At least 25 people were killed on Wednesday, December 19, when unidentified armed men suspected to be cattle thieves attacked the villages of Gidan Halilu and Gidan Kaka, both located in Zamfara state. According to the police, only five people were killed in both attacks.
Furthermore, on Saturday, December 22, 17 people were killed when armed bandits attacked the village of Magami in Zamfara.
Residents and displaced persons in the Tsafe Local Government Area (LGA), Zamfara state, are currently protesting, as of Monday, December 24, to demand government action over the resurgence of armed violence in the rural communities. A larger number of protesters have reportedly barricaded the Gusau-Zaria Road and disrupted traffic from Kaduna, Kano, and Katsina States. Additional clashes are likely in the coming days in Zamfara state.
Intercommunal clashes are common in Nigeria, especially between nomadic and settled communities. These kinds of clashes have been known to break out in the central Middle Belt region (e.g. in Plateau, Bauchi, Benue, Kaduna, and Nassawara states) as well as in the south, where casualties are regularly reported. The US Commission on International Religious Freedom has reported that murder rates linked to ethnic violence are higher in Nigeria than those related to terrorism, also a major security concern in the country.

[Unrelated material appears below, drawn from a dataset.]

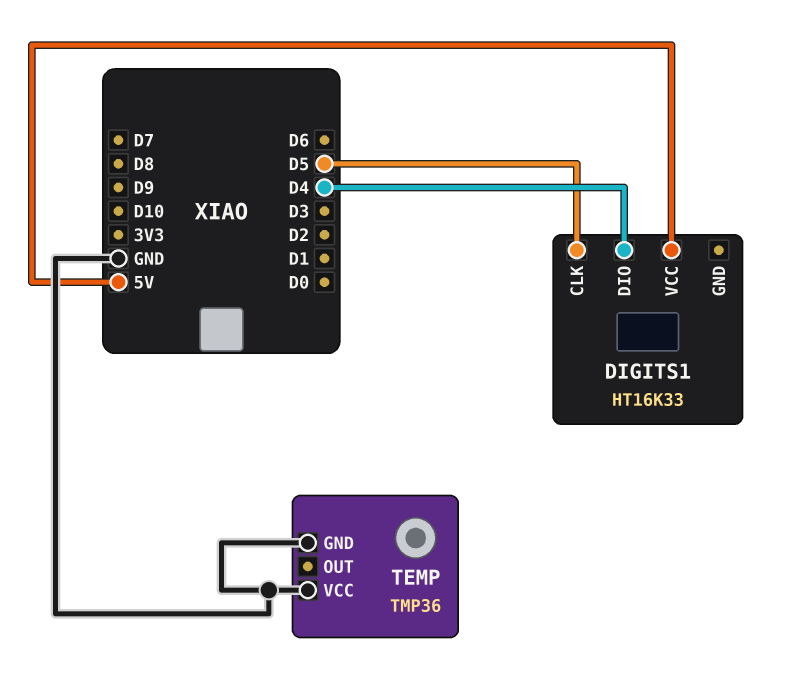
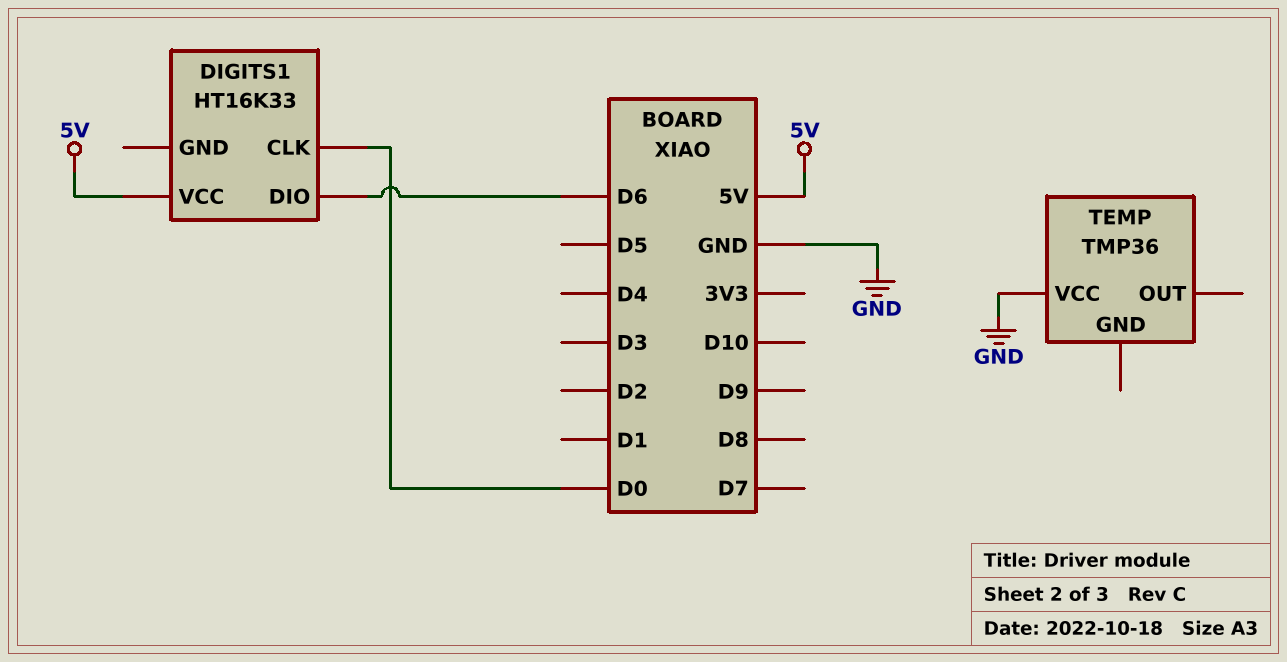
DIGITS1 pin CLK: D5 -> D0
DIGITS1 pin DIO: D4 -> D6
TEMP pin GND: GND -> none

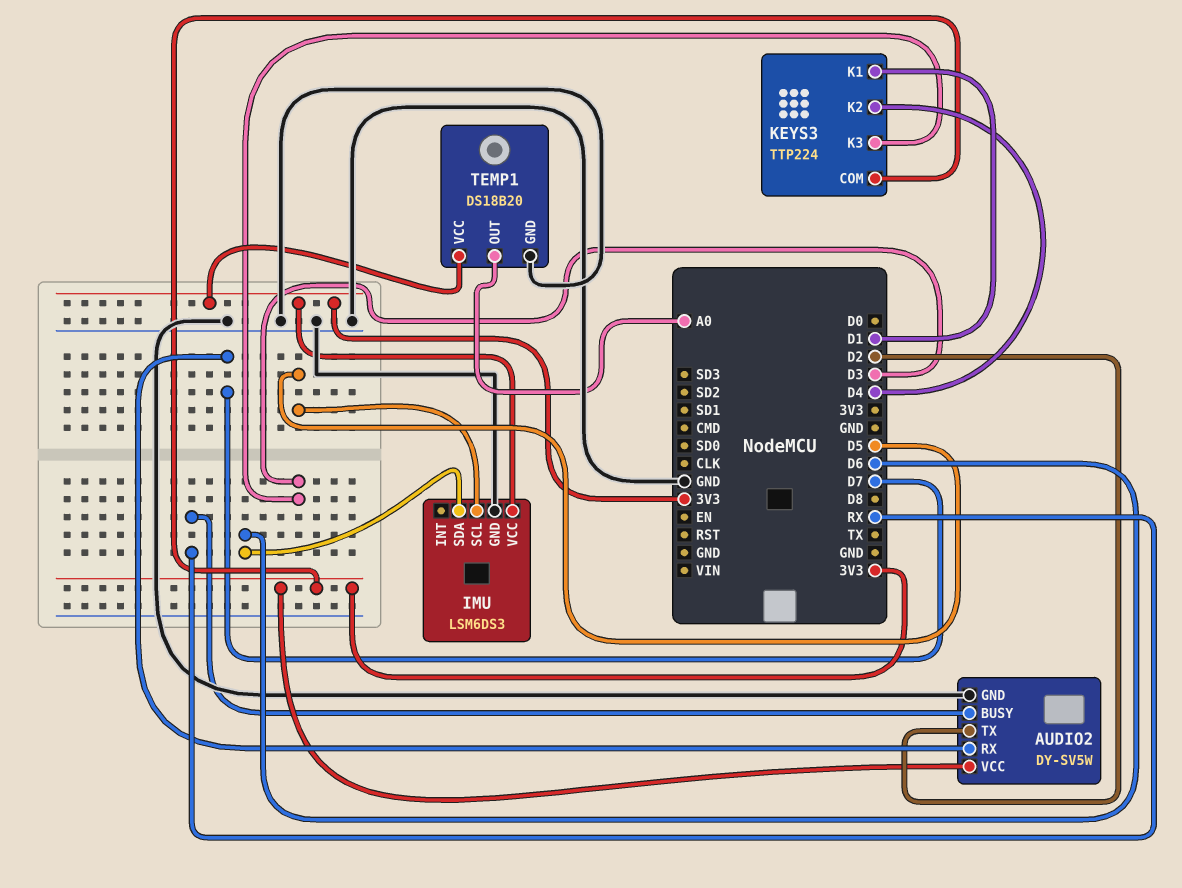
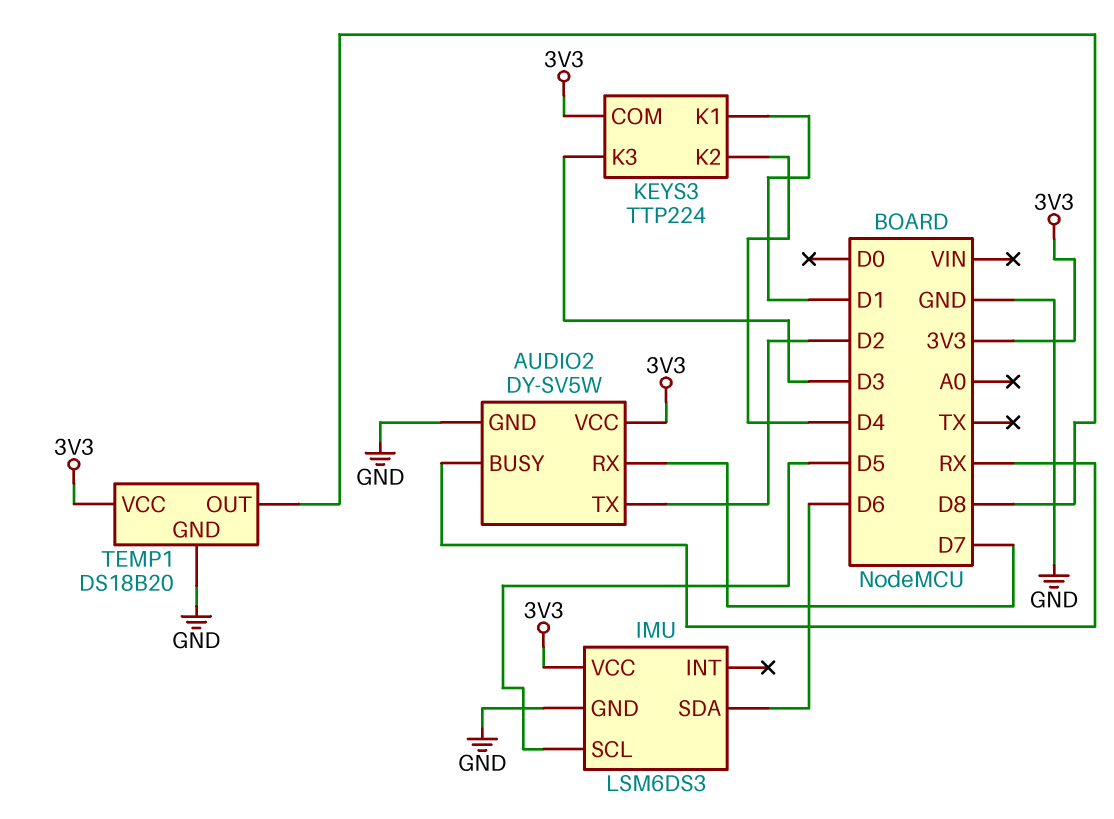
TEMP1 pin OUT: A0 -> D8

Generally speaking, the security environment in Nigeria is complex and is particularly concerning in the northeast and extreme south of the country due to the presence of armed groups, high crime rates, and the risk of kidnapping. Some Western governments consequently advise against travel to certain areas of the northeast (e.g. states of Borno, Yobe, Gombe, Bauchi, and Jigawa as well as parts of Kano and Adamawa states) and the southern Niger Delta region (e.g. states of Delta, Bayelsa, Akwa Ibom, and Rivers). Professional security advice and support should be sought prior to travel to these areas.